用于重复测量的机器学习模型有限。我们使用拓扑数据分析(TDA),提出了一种从数据空间中采样并基于数据拓扑构建网络图的重复测量分类器。然后应用具有交叉验证的机器学习模型进行分类。在三个案例研究中进行测试时,在大多数测试情况下,准确性超过了替代的支持向量机(SVM)投票模型,并且具有额外的优势,例如报告具有高纯度的数据子集以及特征值。

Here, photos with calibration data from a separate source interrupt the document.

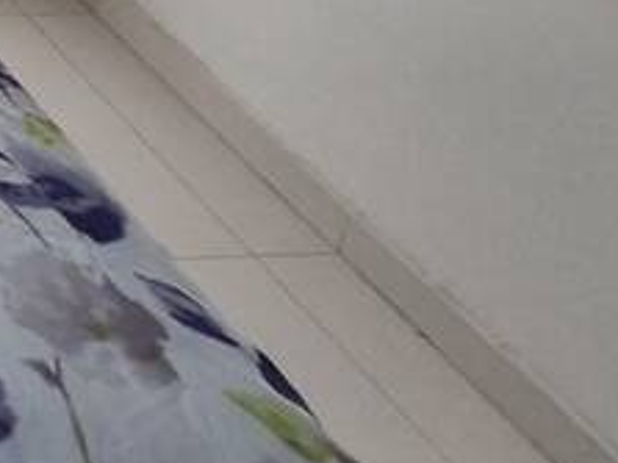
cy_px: -482
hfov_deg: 15.1
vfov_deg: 14.4
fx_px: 1499
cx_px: -820
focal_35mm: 84
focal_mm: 1.74
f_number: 2.2
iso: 160
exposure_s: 1/60
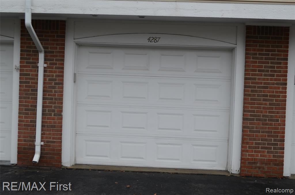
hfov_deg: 45.0
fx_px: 356
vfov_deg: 30.7
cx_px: 148
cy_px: 98
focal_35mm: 44
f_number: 7.1
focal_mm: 29
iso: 200
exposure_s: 1/200
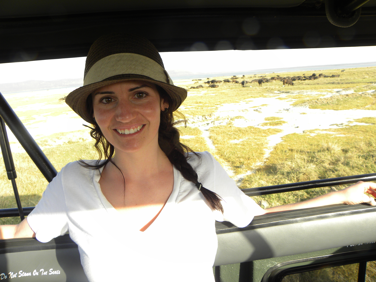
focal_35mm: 26
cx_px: 188
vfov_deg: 53.1
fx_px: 282
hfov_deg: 67.3
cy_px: 141
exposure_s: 1/150
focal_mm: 4.6
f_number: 4
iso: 64
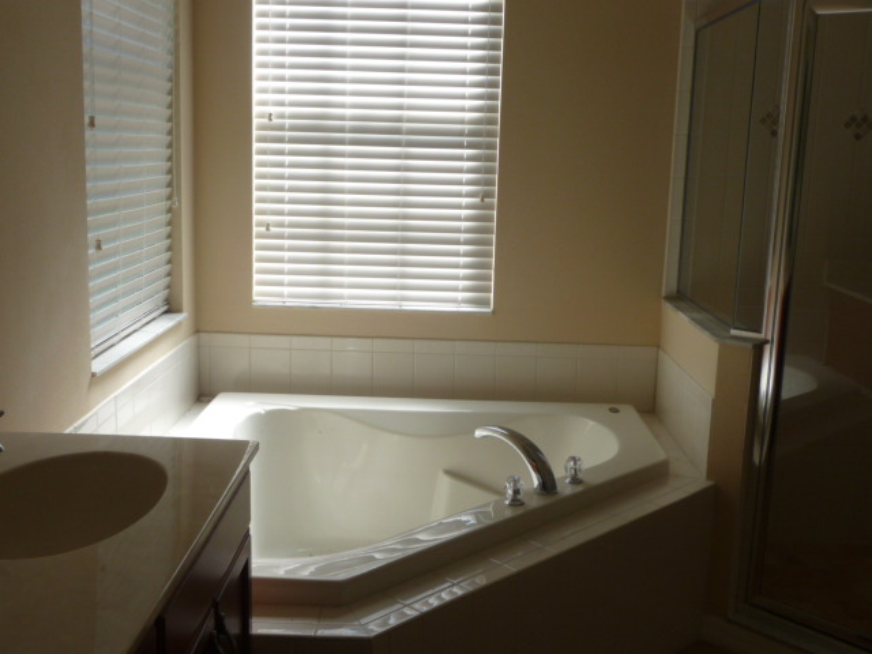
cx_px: 436
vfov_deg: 38.7
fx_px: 932
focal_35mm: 37
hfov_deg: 50.1
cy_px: 327
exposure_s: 1/125
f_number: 3.3
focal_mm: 4.7
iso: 100
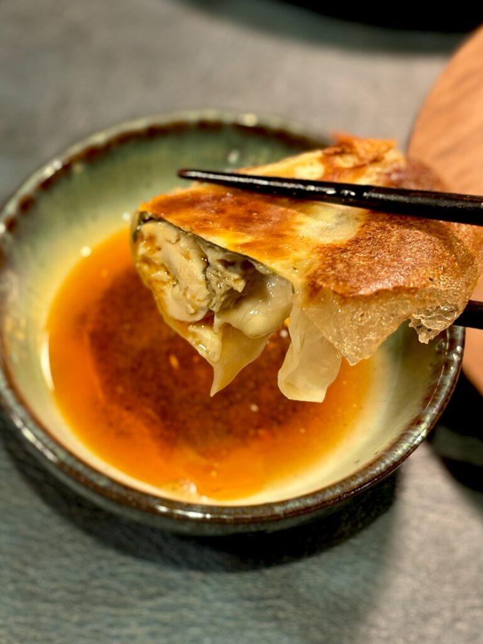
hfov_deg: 28.0
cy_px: 322
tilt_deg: -53.0
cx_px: 242
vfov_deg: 36.8
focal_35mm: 52
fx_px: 967
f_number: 1.6
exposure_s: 1/33
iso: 100
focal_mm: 5.96
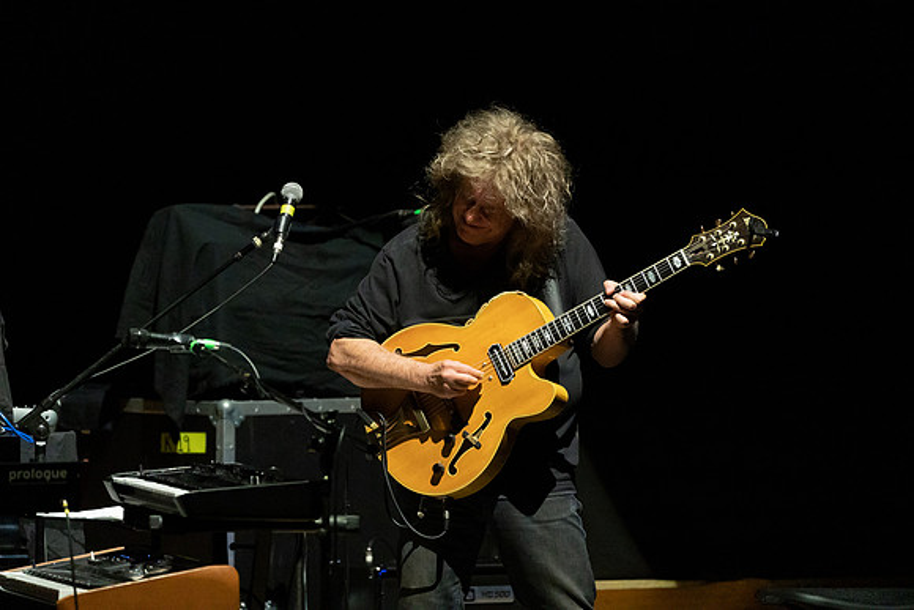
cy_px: 305
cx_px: 457
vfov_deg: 3.5
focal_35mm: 394
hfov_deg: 5.2
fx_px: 10005
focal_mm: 394
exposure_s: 1/250
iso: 3200
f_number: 5.6
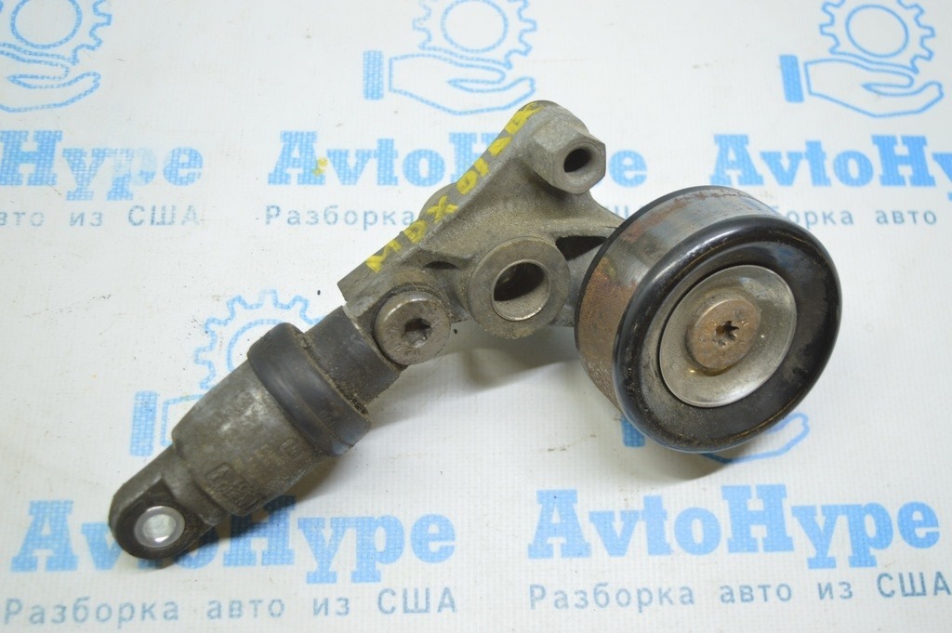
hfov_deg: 45.0
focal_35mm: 44
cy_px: 316
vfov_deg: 30.8
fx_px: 1149
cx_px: 476
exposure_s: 1/40
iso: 400
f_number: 4.2
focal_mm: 29
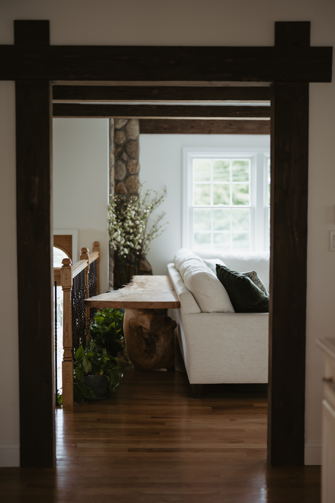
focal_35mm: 56
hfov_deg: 24.2
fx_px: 782
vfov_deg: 35.6
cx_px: 160
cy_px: 260
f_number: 1.2
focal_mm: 50
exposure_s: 1/250
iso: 320
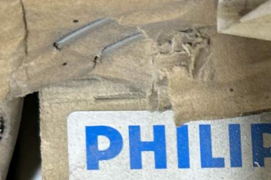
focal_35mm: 174
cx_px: 345
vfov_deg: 7.8
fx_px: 1310
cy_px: 205
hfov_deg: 11.5
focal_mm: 6.76
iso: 100
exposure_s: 1/60
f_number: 1.78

对于 3 个不同树种的 100 个示例,在 30 个数据点后,该模型达到了 80%的分类准确性,在增加到 400 个数据点的采样后,准确性提高到了 90%。替代的 SVM 分类器的最大准确性达到了 68.7%。使用来自 6 种不同随机点过程的每个类别的 100 个示例的数据,分类器的准确性达到了 96.8%,大大优于 SVM。对于神经元尖峰数据的两个结果,在一种情况下,TDA 分类器与 SVM 的准确性相同(都收敛到 97.8%的准确性),但在另一种情况下表现更好(相对准确性分别为 79.8%和 92.2%)。
该算法和软件可用于生物学中常见的重复测量数据,既是一种准确的分类器,也是一种特征选择工具。